Bastoni di legno, corde, cavi e tubi di gomma.

L’armamentario della tortura della “nuova Libia” è questo, lo denuncia Amnesty International!

I centri di detenzione di Tripoli e al-Zawiya sono pieni di persone prese per strada, in ospedale o in casa senza un ordine di cattura e senza possibilità di ricorrere contro questa situazione.

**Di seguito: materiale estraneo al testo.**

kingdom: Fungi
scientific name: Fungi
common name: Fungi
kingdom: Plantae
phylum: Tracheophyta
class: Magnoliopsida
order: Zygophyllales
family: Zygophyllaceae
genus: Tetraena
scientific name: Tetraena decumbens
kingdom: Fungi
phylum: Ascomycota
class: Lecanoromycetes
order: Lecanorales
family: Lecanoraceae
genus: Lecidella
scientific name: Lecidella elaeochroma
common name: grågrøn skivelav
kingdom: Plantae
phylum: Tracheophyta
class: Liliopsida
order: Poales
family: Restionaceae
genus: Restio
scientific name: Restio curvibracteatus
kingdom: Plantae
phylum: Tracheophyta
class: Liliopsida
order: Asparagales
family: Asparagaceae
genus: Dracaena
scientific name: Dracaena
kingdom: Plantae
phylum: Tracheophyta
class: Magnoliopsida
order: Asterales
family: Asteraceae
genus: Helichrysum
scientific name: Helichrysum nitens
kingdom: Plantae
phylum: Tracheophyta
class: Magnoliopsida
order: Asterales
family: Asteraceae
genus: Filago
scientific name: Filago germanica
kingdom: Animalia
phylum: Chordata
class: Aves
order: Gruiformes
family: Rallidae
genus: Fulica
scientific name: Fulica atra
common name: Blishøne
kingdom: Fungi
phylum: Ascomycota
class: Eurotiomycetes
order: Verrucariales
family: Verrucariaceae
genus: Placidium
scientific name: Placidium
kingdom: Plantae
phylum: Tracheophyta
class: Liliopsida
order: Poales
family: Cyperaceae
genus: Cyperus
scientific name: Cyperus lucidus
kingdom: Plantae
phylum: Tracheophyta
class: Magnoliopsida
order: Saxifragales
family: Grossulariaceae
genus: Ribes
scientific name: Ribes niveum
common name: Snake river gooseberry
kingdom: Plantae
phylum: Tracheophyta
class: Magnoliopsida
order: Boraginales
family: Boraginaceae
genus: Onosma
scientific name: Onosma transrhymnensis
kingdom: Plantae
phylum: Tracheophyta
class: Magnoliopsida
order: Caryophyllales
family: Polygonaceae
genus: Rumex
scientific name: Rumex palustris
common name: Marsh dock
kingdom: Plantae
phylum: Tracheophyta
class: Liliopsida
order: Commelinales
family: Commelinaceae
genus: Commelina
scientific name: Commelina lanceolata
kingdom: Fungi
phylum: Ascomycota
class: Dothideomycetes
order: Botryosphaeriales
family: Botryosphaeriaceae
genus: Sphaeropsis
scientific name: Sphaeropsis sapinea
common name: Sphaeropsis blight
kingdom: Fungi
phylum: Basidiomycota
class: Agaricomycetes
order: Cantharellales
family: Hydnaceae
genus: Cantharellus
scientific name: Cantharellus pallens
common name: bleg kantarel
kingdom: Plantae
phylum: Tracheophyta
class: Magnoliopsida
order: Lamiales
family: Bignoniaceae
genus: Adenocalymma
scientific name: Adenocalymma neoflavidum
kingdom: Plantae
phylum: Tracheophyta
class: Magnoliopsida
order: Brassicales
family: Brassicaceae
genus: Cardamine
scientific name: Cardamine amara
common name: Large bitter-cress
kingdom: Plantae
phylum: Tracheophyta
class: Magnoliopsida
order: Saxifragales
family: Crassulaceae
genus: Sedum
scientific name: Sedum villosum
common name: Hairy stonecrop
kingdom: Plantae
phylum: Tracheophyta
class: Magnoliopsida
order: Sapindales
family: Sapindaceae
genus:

Amnesty International ha incontrato circa 300 prigionieri, su 2500, in diversi centri di detenzione, e tra le molte storie, quella di un ragazzo di 17 anni del Ciad, accusato di essere uno stupratore e un mercenario: catturato nella sua abitazione, ad agosto, è stato portato in una scuola dove è stato preso a pugni e picchiato con bastoni, cinture, calci dei fucili e cavi di gomma. Dichiara: “Alla fine ho detto quello che volevano sentire; che avevo stuprato le donne e ucciso i libici”.
Almeno due guardie, in due distinti centri di detenzione, hanno ammesso ad Amnesty International di aver picchiato i detenuti per ottenere confessioni più rapidamente.
A nessuno dei detenuti incontrati da Amnesty International è stato mostrato un mandato di cattura.

Sembra la cronaca di una realtà di qualche secolo fa’, e invece accade ancora oggi senza che nessuna superpotenza mondiale ci metta un freno!